The company announced that its pre-tax profits dropped to pounds 231,000 from pounds 301,000 in the same period in 1994. The fall came despite virtually unchanged turnover of pounds 3.65m over that period.
George Pope, Wood's joint-chairman, said: "Our turnover has gone a little bit down and our expenditure has risen slightly, which clearly affected our profits. But we feel these costs will be absorbed over the full year, so that overall expenditure should fall. As for the future, in the past year the housing market has been lambasted in the wake of an attack on the Government.
"We are now looking at a situation where interest rates are continuing to come down, there is a greater move towards ownership rather than renting and increasing numbers of people, including Halifax, are talking about how the market is getting better. We think things will improve in the coming year."

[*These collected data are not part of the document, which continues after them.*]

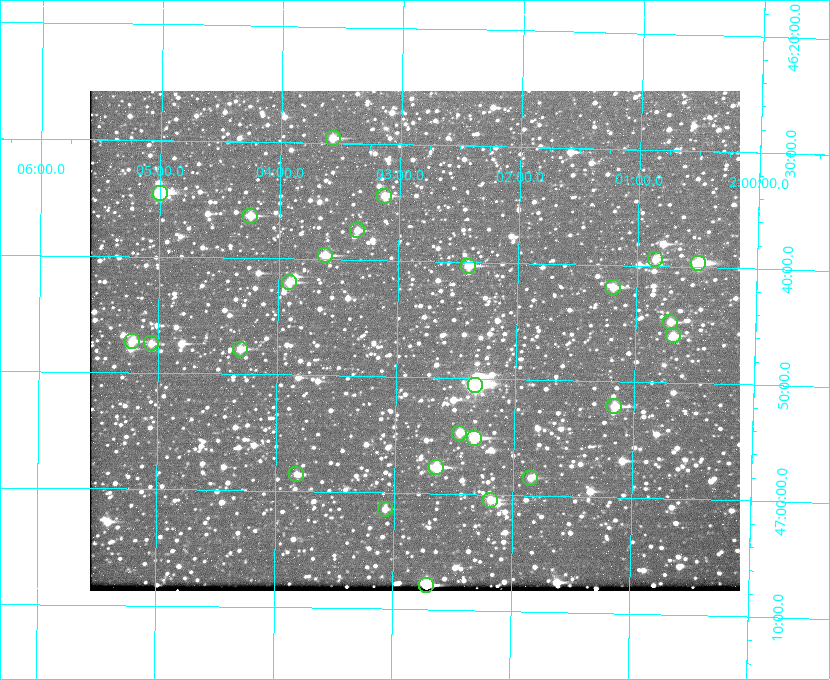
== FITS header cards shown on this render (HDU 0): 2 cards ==
NAXIS1  =                  650 / Width of table row in bytes
NAXIS2  =                  500 / Number of rows in table

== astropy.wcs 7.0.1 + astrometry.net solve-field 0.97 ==
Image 650 x 500 px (HDU 0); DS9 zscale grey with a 90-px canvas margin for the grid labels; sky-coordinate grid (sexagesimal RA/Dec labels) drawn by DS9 from the SOLVED WCS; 26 Tycho-2 reference stars matched to detected sources circled (green)
Header WCS: none
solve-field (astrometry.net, Tycho-2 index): SOLVED blind (the file carries no WCS)
Solved WCS: RA---TAN-SIP/DEC--TAN-SIP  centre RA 02:02:51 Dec +46:47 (30.71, +46.78 deg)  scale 5.17 arcsec/px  FOV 56.0' x 43.0'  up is +179 deg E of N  parity flipped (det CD > 0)
(file carries no celestial WCS; the grid is the blind solution)
Tycho-2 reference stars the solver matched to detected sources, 26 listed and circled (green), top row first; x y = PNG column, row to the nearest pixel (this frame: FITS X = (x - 90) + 1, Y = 500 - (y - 91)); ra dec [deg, ICRS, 3 dp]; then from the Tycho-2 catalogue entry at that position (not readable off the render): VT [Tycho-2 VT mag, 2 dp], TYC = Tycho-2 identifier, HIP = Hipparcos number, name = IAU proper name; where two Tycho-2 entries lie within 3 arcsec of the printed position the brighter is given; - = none
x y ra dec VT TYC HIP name
333 138 30.892 +46.493 10.70 3280-490-1 - -
160 193 31.250 +46.575 8.43 3281-919-1 - -
384 196 30.782 +46.574 10.16 3280-645-1 - -
250 216 31.061 +46.606 9.99 3281-582-1 - -
357 230 30.837 +46.625 10.69 3280-1254-1 - -
325 255 30.904 +46.661 9.60 3280-781-1 - -
655 259 30.213 +46.657 10.42 3280-803-1 - -
698 263 30.124 +46.661 9.43 3280-672-1 - -
468 266 30.604 +46.672 9.47 3280-908-1 - -
289 282 30.978 +46.700 9.85 3281-909-1 - -
613 287 30.300 +46.699 10.25 3280-1695-1 - -
670 322 30.179 +46.746 10.21 3280-486-1 - -
673 335 30.172 +46.766 10.54 3280-993-1 - -
132 341 31.305 +46.788 10.64 3281-663-1 - -
151 343 31.264 +46.791 10.76 3281-86-1 - -
240 349 31.078 +46.798 10.61 3281-114-1 - -
475 385 30.583 +46.843 7.07 3280-746-1 9508 -
614 406 30.291 +46.869 9.33 3280-1647-1 - -
459 433 30.615 +46.912 10.08 3284-203-1 - -
474 438 30.584 +46.919 9.47 3284-629-1 - -
436 467 30.663 +46.962 9.31 3284-347-1 - -
296 474 30.956 +46.975 11.27 3285-185-1 - -
530 478 30.464 +46.975 10.61 3284-511-1 - -
490 500 30.548 +47.007 10.42 3284-727-1 - -
385 509 30.769 +47.024 11.20 3284-681-1 - -
426 585 30.679 +47.131 10.02 3284-307-1 - -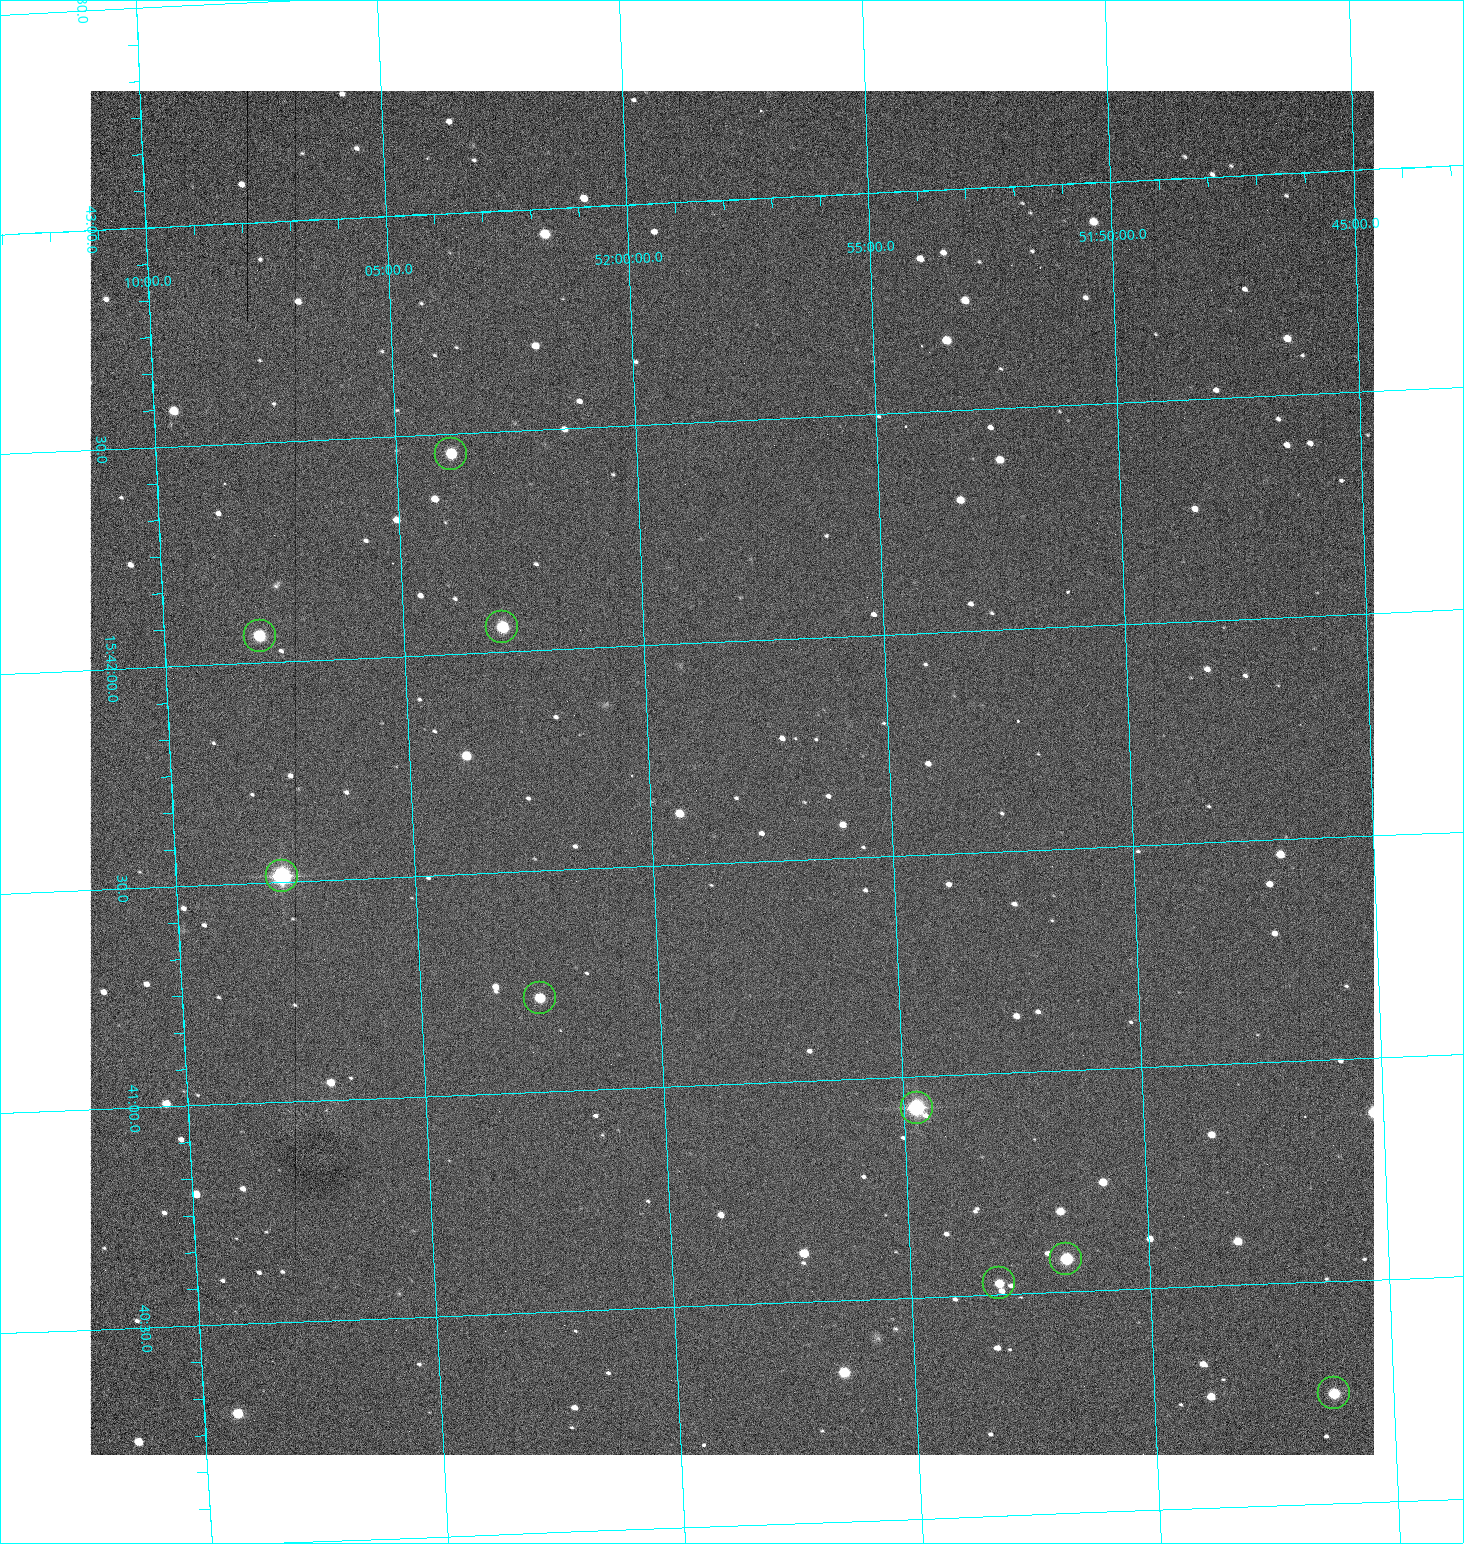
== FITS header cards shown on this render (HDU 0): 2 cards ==
NAXIS1  =                 1284 /fastest changing axis
NAXIS2  =                 1364 /next to fastest changing axis

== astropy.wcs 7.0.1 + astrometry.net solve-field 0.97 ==
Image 1284 x 1364 px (HDU 0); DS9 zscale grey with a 90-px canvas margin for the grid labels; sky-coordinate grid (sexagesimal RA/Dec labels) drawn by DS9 from the SOLVED WCS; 9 Tycho-2 reference stars matched to detected sources circled (green)
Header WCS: RA---TAN/DEC--TAN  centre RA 15:41:42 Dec +51:58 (235.43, +51.97 deg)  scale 1.26 arcsec/px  FOV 26.9' x 28.5'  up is +93 deg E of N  parity flipped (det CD > 0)
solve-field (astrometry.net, Tycho-2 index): VERIFIED the header's WCS against the Tycho-2 star catalogue (9 matches, 0 conflicts) and refined it, rather than solving blind
Solved WCS: RA---TAN-SIP/DEC--TAN-SIP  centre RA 15:41:42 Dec +51:58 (235.43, +51.97 deg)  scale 1.25 arcsec/px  FOV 26.8' x 28.5'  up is +92 deg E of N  parity flipped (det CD > 0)
The solver's refit moves the header's centre by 0.38 arcsec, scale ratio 0.9967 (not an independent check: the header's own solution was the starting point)
Tycho-2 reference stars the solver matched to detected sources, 9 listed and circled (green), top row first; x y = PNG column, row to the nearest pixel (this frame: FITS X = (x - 90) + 1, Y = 1364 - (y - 91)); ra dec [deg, ICRS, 3 dp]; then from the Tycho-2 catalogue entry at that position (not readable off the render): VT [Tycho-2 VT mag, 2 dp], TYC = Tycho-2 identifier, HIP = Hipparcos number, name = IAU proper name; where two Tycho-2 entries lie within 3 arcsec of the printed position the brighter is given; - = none
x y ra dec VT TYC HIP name
451 454 235.614 +52.064 11.61 3489-1132-1 - -
502 627 235.514 +52.049 11.19 3489-1407-1 - -
260 636 235.515 +52.133 11.12 3489-1380-1 - -
282 876 235.378 +52.130 9.31 3489-1322-1 76850 -
540 998 235.303 +52.042 11.52 3489-958-1 - -
917 1108 235.232 +51.912 9.59 3489-824-1 - -
1066 1259 235.143 +51.862 10.97 3489-1016-1 - -
999 1283 235.131 +51.886 12.29 3489-908-1 - -
1334 1393 235.062 +51.771 11.53 3489-1453-1 - -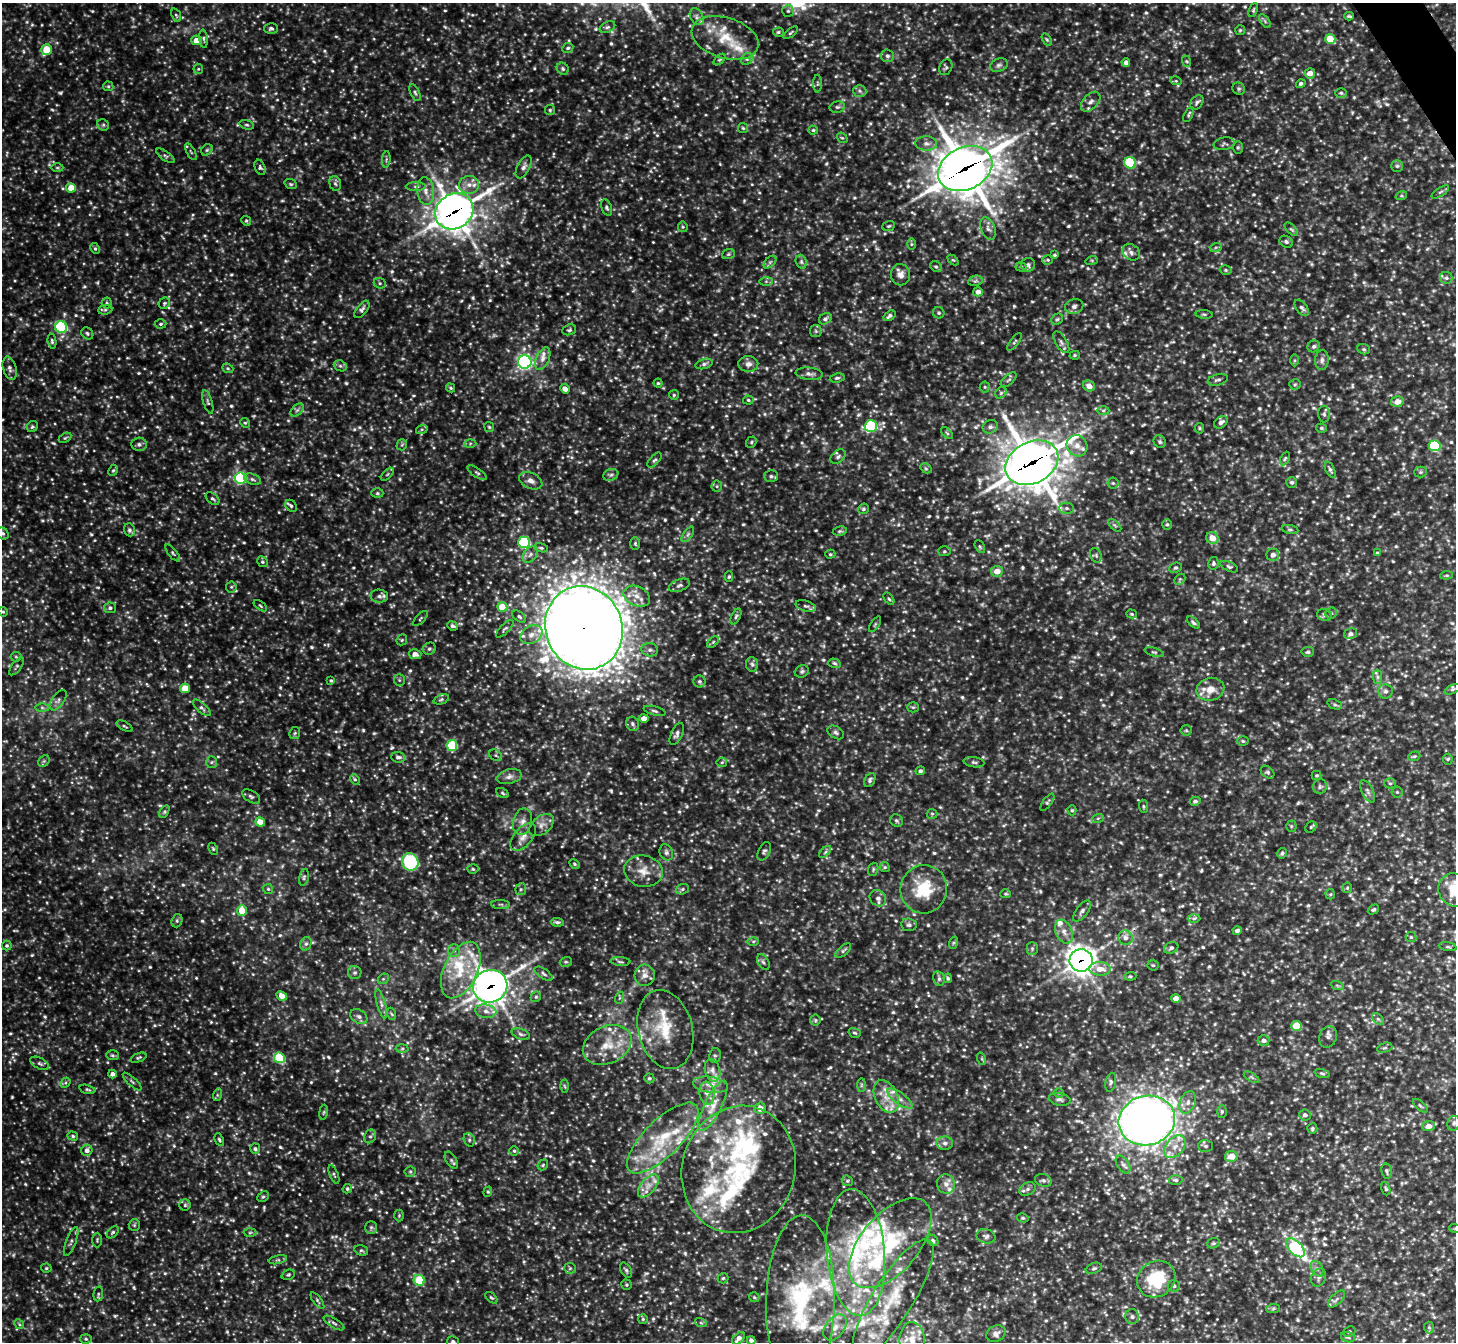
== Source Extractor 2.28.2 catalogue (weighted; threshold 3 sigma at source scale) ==
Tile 10 of 4 x 4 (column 2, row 3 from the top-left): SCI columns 1456-2909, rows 1634-2973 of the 5816 x 5808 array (HDU 1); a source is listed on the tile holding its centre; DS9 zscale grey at full resolution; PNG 1458 x 1344 px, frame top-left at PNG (2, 3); each listed source drawn as its Kron ellipse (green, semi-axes under 4 px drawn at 4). Shown black and unused: <1% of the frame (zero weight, under 2 of 3 exposures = <1% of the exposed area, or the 3 px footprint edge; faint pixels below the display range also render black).
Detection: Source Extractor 2.28.2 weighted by HDU 2 'WHT'; one run over the whole footprint, this tile lists its part. Background 0.204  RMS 0.021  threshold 0.095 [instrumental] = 3 sigma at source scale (4.5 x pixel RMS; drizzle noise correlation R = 1.50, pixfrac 1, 0.05/0.05 arcsec/px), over >= 5 px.
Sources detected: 1157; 11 too faint to see at this stretch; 1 long thin detection or spike segment (spike, bleed or trail) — neither listed nor drawn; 50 inside a brighter listed object's ellipse — not listed separately; of the other 1095, all 500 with FLUX_AUTO >= 2.86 (the completeness limit of this list) listed and drawn (595 fainter detections not listed), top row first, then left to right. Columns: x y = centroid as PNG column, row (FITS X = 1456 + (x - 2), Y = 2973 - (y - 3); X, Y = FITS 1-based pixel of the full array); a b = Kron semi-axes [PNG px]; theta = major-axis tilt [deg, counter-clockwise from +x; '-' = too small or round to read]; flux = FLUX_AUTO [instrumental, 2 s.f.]
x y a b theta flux
1253 10 7 4 69 3.3
788 11 6 6 - 4.3
176 15 7 4 -68 3.2
1349 16 4 3 - 2.9
697 17 9 6 -62 6.9
1265 21 8 4 -54 4.3
607 27 8 5 26 4.6
271 29 7 5 -1 4.7
1240 30 5 5 - 2.9
778 32 5 4 - 3.3
791 33 8 3 40 3.4
725 38 34 20 -17 78
204 39 9 3 -85 3.8
1330 39 5 5 - 53
196 40 5 4 - 21
1047 40 7 4 -58 3.3
568 48 6 5 - 4.3
46 50 5 5 - 54
887 56 6 6 - 6.3
747 59 6 5 - 4.8
719 60 7 4 43 2.9
1186 61 6 3 -70 3
1126 62 4 4 - 8.1
999 65 9 6 20 6.1
946 67 8 6 66 4.6
198 69 5 5 - 3
563 69 6 5 - 4.5
1310 73 5 5 - 17
1176 81 6 4 -17 2.9
817 84 9 4 90 3.7
1301 84 5 4 - 5
108 86 5 5 - 2.9
1239 89 6 6 - 4
860 91 7 6 - 5.5
415 93 9 4 -65 4.4
1341 93 6 5 - 3.8
1091 102 12 7 46 10
1197 102 8 5 52 5.4
837 107 8 5 12 4.6
550 110 5 5 - 3.1
1189 114 8 3 63 3.3
103 125 6 5 - 4
247 125 7 4 -17 3.6
743 128 5 5 - 3
813 130 5 4 - 3.4
842 138 6 4 -40 3
926 143 11 7 -2 11
1224 144 10 6 11 5.6
1238 147 6 5 - 3.2
207 150 6 5 - 3.5
191 152 9 3 -61 3.1
165 156 11 4 -35 4.8
386 159 8 3 84 3.3
1130 163 6 5 - 120
1397 166 6 6 - 4.1
260 167 8 5 -67 4.5
524 167 12 6 63 8.6
57 168 6 4 0 3
965 169 28 21 26 5500
335 183 7 5 -73 4.6
291 184 6 4 -21 3.1
469 185 10 9 - 16
416 187 10 4 0 5.2
71 188 5 4 - 30
426 191 14 8 -84 16
1440 192 10 4 33 4.1
1401 196 6 4 18 3.1
607 207 8 5 -69 4.7
454 211 20 17 33 2400
246 221 5 4 - 3.1
889 226 6 4 21 3.1
683 227 5 5 - 3
988 228 12 7 -68 9.7
1291 229 8 4 -44 3.8
1286 242 7 5 -30 5.3
912 244 6 4 90 2.9
1216 247 6 4 18 3.5
95 248 6 4 -63 3.3
1131 252 9 7 -31 9.6
728 254 6 5 - 3.5
1054 255 3 3 - 2.9
953 260 6 4 -42 2.9
1048 260 5 4 - 2.9
1092 260 6 4 18 2.9
770 262 7 4 45 4.7
801 262 7 5 -70 4.8
1028 265 7 7 - 6.9
936 267 6 5 - 3.7
1021 267 5 5 - 3.6
1226 270 6 4 -15 3.4
900 275 10 9 - 14
1446 278 6 6 - 5.3
766 281 6 4 0 3.5
975 281 7 5 11 4.9
380 283 6 5 - 4.1
978 292 5 4 - 11
107 303 5 5 - 3.2
164 303 6 5 - 3.4
1074 306 9 7 16 7.5
1302 308 9 5 -52 5.4
362 309 10 5 53 5.8
105 310 7 5 7 3.8
939 313 6 5 - 3.9
1204 314 8 3 -5 3.3
890 316 7 4 36 5.9
825 319 7 5 33 5.4
1057 319 6 5 - 3.6
161 324 6 4 3 3.3
61 327 6 5 - 240
569 330 7 5 21 3.9
816 331 6 5 - 3.9
87 333 6 5 - 4.1
52 341 7 4 -82 4.1
1014 342 10 4 52 4.5
1061 342 12 5 -59 7
1314 346 6 5 - 4.6
1364 349 6 5 - 3.5
1075 355 5 4 - 3.3
543 358 12 6 65 11
1294 360 6 4 -89 3
1322 360 10 7 85 8.6
525 362 7 6 - 500
704 364 9 5 16 5.9
748 364 10 8 2 11
340 366 7 5 -22 4.7
10 368 12 6 -75 8.9
228 368 6 4 -22 3.4
809 374 14 6 -6 8.5
837 378 7 4 9 3.9
1009 380 9 5 41 4.7
1218 380 10 5 15 5.6
658 383 4 4 - 3.2
1295 384 6 5 - 3.5
1089 386 6 5 - 15
985 387 5 5 - 3
450 388 5 4 - 3
565 389 5 4 - 11
1001 393 6 5 - 3.6
674 395 5 5 - 3.3
748 400 5 4 - 3.5
208 402 12 4 -73 5
1397 402 6 5 - 17
297 410 8 4 44 5.1
1103 411 6 4 0 3.5
1324 414 8 6 -88 5.3
1221 422 7 5 38 7.5
245 423 5 4 - 3
871 426 6 5 - 190
32 427 6 5 - 3.7
489 427 5 5 - 3
990 427 8 6 24 6.6
1199 428 5 4 - 2.9
1321 428 5 4 - 3.4
422 429 6 4 18 3.3
947 433 7 4 -45 3.5
65 438 7 4 30 3.2
751 442 6 5 - 3.1
1160 442 6 5 - 4.5
470 443 6 4 2 3.1
139 444 7 6 - 6.4
402 445 6 5 - 3.1
1077 446 11 10 - 17
1435 446 6 5 - 180
838 457 8 6 40 6.2
1285 459 7 4 62 3.4
655 460 9 5 50 4.8
1032 463 28 20 27 5400
926 468 6 4 -30 3.2
1330 469 8 4 -65 5
113 470 6 4 66 3.1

Wood's chain of agencies, nine in the central London area plus seven others mainly in the South-east, generally saw a buoyant market, he added.
"Demand for property in the better streets and squares of central London, in particular Kensington, Knightsbridge and Chelsea, has led to record prices over the last six months," said Ian Homersham, the other joint- chairman.
"Our lettings and management department has again produced a near 20 per cent increase in turnover.
"In the country, movement has been restricted by the lack of property coming onto the market as potential vendors await better circumstances. None the less, well-situated period houses continue to sell if correctly priced."